Kidjo acknowledges that a certain risk accompanies taking on the music of the widely respected icon, considering she is a huge fan herself.

Regardless, any fear to blaspheme the Queen of Salsa was outweighed by Kidjo's devotion to releasing the Celia Cruz-inspired set. The catalog of Cruz does not deserve a simple album of covers, but what Kidjo brings, which is a complete artistic reinterpretation.

The album features several artists from Kidjo's home-continent, including prominent Afrobeat percussionist Tony Allen and the African Gangbe Brass Band. The sound of the tracks differs from the original, by showcasing guitar and percussion in place of a boisterous brass section. 

Kidjo is widely known for incorporating Afrobeat rhythms with the music of her favorite artists, including Bob Marley, Sam Cooke, and most recently, the Talking Heads. 

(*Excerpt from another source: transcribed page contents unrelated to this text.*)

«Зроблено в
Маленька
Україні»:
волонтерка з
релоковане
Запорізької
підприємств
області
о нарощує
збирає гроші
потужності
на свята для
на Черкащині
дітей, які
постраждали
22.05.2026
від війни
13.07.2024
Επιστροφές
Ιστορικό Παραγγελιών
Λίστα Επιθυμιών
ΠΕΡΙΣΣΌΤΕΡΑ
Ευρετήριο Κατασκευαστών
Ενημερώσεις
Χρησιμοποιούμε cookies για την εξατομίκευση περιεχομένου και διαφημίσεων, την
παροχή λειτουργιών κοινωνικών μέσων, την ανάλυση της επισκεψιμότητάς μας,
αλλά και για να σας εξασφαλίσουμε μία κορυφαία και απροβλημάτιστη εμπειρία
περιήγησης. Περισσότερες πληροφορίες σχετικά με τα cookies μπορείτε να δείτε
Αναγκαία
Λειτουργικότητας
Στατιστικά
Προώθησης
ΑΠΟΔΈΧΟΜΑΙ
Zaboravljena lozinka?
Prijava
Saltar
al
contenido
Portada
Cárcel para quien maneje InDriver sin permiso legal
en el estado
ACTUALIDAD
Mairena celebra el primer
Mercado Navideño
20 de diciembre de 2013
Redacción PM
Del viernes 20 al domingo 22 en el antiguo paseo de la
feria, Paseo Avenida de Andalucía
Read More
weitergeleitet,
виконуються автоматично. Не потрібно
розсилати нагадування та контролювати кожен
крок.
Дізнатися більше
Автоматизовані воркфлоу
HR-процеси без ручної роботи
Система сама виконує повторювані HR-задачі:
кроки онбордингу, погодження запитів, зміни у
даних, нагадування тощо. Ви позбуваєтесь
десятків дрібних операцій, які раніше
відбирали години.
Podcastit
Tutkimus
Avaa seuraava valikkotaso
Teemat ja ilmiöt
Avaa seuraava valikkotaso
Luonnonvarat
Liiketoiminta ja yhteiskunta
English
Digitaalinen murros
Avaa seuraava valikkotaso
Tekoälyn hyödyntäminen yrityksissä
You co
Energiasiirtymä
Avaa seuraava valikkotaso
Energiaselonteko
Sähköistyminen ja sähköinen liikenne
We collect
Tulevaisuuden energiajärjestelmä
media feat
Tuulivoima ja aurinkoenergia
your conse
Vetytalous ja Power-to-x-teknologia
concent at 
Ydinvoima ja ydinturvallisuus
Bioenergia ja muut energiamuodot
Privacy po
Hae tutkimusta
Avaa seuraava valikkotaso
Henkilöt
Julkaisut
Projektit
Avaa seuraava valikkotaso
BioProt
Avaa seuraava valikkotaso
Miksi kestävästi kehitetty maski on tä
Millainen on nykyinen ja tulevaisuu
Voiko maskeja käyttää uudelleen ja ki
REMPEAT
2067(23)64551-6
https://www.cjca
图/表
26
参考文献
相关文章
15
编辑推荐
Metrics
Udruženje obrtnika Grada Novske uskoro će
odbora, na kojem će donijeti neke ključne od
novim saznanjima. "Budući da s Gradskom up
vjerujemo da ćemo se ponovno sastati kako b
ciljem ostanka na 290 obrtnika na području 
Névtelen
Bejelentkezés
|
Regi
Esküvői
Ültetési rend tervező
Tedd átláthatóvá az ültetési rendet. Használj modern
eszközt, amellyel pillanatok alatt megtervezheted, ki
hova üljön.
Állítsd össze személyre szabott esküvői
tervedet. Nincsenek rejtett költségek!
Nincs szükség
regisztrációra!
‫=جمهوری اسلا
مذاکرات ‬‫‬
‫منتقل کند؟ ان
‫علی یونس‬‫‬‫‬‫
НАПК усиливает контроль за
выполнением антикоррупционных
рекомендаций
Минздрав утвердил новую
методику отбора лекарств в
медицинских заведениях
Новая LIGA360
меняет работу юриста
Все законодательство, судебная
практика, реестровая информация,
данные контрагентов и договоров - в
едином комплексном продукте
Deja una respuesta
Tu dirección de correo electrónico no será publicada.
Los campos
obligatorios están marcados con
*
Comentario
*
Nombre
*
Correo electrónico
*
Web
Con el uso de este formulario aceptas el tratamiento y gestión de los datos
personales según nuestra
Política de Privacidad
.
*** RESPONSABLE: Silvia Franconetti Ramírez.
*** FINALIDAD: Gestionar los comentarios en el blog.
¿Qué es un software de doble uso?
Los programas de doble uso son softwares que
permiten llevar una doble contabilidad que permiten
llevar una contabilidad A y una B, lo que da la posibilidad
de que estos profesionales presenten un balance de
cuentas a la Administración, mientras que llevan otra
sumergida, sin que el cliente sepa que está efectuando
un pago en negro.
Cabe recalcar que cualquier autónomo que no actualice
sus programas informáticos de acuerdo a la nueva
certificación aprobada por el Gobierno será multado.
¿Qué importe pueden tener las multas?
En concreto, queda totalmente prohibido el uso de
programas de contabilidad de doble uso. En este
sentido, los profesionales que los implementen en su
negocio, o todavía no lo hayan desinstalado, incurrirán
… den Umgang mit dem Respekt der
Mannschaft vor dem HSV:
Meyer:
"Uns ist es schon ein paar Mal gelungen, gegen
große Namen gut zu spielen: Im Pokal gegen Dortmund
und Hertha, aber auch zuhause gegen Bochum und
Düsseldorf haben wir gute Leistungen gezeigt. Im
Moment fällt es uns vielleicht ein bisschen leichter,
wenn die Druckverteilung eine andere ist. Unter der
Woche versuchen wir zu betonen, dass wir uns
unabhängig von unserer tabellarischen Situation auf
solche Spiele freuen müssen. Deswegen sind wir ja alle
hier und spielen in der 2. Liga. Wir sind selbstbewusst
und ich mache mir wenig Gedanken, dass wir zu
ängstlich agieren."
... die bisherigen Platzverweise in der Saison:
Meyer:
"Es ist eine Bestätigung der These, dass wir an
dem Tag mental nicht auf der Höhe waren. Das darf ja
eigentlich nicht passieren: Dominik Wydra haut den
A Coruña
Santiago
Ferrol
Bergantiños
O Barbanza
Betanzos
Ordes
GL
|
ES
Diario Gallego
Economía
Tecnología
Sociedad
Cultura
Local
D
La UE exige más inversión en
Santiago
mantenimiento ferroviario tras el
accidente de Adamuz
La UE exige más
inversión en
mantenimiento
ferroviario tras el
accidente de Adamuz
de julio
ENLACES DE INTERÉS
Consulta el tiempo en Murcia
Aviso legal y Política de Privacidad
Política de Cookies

Born in Benin, Kidjo has a career that is centered on activism and dedication to the women of the African continent. The singer-activist often speaks of Africa's influence on all music.

"No matter what kind of music I touch, the only way I can do it - I can make sense of it - is if I come back to my roots. Music connects us directly back to Africa."

Kidjo is also unreservedly outspoken about the influence of economics and power, and how they contribute to the negative narrative surrounding the increasing amount of African migrants seeking refuge. Through music, she aims to "include everybody's talents and everybody's difference." 

In 2007, Kidjo founded Batonga, a non-profit that focuses on African women who have been excluded from society, and mentors them in order to "tap into their capacity to be independent and powerful agents of positive change, in their own lives and in their communities."